Die mangelnde Kenntnis der Währungspolitik offenbart sich auch mehrfach bei der Verballhornung der Troika, welche Griechenlands Wirtschaftspolitik zu überwachen beauftragt war. So hatte die Weltbank dort gar keine Aufgabe, wie Münkler fälschlich behauptet.

Die Eurokrise wird von Münkler auf eine Verschuldungs- und „Fiskalkrise“ Südeuropas verkürzt, die destabilisierende Wirkung deutscher Wettbewerbsfähigkeit und Exportrekorde nicht gesehen. Folgerichtig bringt Münkler auch kein Verständnis für den italienischen Philosophen Giorgio Agamben (2013), der Lateineuropa und Nordeuropa in einem kulturellen Gegensatz sieht, der sich nicht durch Anpassungsleistungen aufheben lässt. Für Münkler gibt es keinen Zweifel, wer die Anpassung zu leisten hat: der schwache Süden Europas, den er alleine einem Reformdruck ausgesetzt sieht.

Der Essay ist trotz der ökonomischen Kritik lesenswert, da er einen Beitrag zur Definition des künftigen Integrationskurses in Europa liefert, der historische und politische Überlegungen liefert, wie man sie selten in solch spannender und kompakter Form lesen kann. Dennoch warte ich auf ein ähnliches Buch, welches Fischers Hinweis auf die Geschichte der Schweizer Konföderation und Kindlebergers Pflichtenheft für einen solidarischen gutwilligen Führungsanspruch aufgreift.

Vor uns liegt die Auseinandersetzung über die Eurozone als Transferzone. Wie bereits von Giersch (1949, op.cit.) standorttheoretisch gezeigt, kommt der wirtschaftliche Zusammenschluss in einer Realwirtschaft (also einer Währungsunion) dem starken Zentrum zugute, während die wirtschaftlich rückständigen Randzonen durch diesen Zusammenschluss dauerhaft belastet werden. Es genügt also nicht, wie Münkler und andere konservative Stimmen (etwa Geppert, 2013 und Hüther, 2015) es tun, eine Transferunion mit Hinweis auf die fehlende europäische Identität abzutun. Wer A will, muss auch B akzeptieren: Will Deutschland als zentraler Standort der Eurozone auf Dauer von den vielfachen Erträgen der Eurozone profitieren, muss es auch dauerhafte Transfers leisten.
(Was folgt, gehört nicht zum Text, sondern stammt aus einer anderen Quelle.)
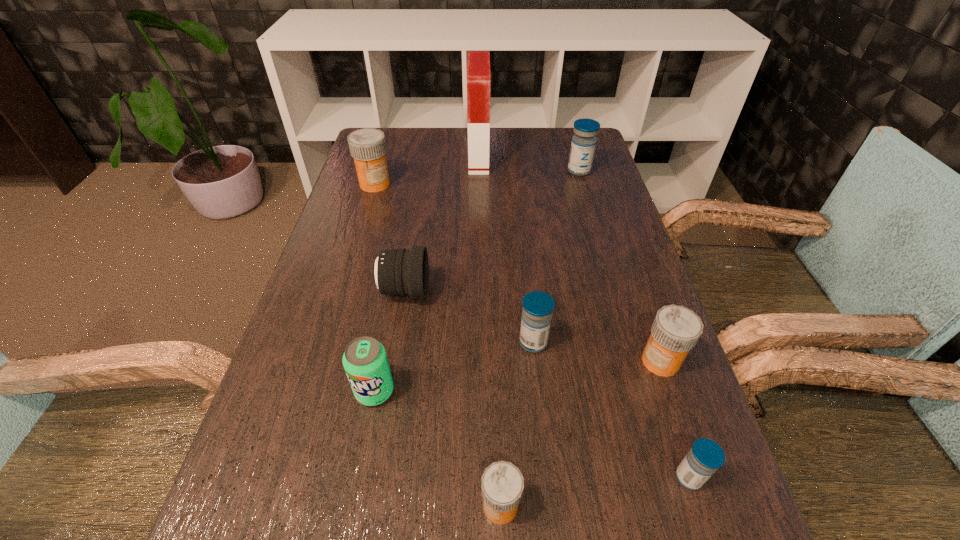
Identify the location of blank space located on the label side of the second farthest orange medicine. The width and height of the screenshot is (960, 540). (610, 361).

In order to click on vacant space located on the label side of the second farthest orange medicine in this screenshot , I will do `click(605, 361)`.

Image resolution: width=960 pixels, height=540 pixels. In order to click on vacant space positioned 0.390m on the label side of the second farthest orange medicine in this screenshot , I will do `click(440, 361)`.

Where is `free space located at the front element of the telephoto lens`? The width and height of the screenshot is (960, 540). free space located at the front element of the telephoto lens is located at coordinates (491, 291).

This screenshot has width=960, height=540. Identify the location of vacant space located on the left of the nearest blue medicine. (537, 477).

The height and width of the screenshot is (540, 960). Find the location of `free region located 0.290m on the label side of the fifth medicine from right to left`. free region located 0.290m on the label side of the fifth medicine from right to left is located at coordinates (291, 505).

At what (x,y) coordinates should I click in order to perform the action: click on free space located 0.340m on the label side of the fifth medicine from right to left. Please return your answer as a coordinate pair (x, y). The width and height of the screenshot is (960, 540). Looking at the image, I should click on (258, 505).

The width and height of the screenshot is (960, 540). In order to click on vacant region located 0.270m on the label side of the fifth medicine from right to left in this screenshot , I will do point(304,505).

Image resolution: width=960 pixels, height=540 pixels. I want to click on object that is at the far edge, so click(x=478, y=64).

The image size is (960, 540). In order to click on medicine at the left edge in this screenshot , I will do `click(367, 146)`.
Die Höhe dieser Transfers (womöglich 5 Prozent des BIP, denn in dieser Höhe belief sich der private Nettokapitalexport Deutschlands vor der Eurokrise) müssen volkswirtschaftliche Kosten-Nutzen-Analysen befinden. Es ist die Aufgabe der Politik, diese Analysen dem Wähler plastisch zu vermitteln.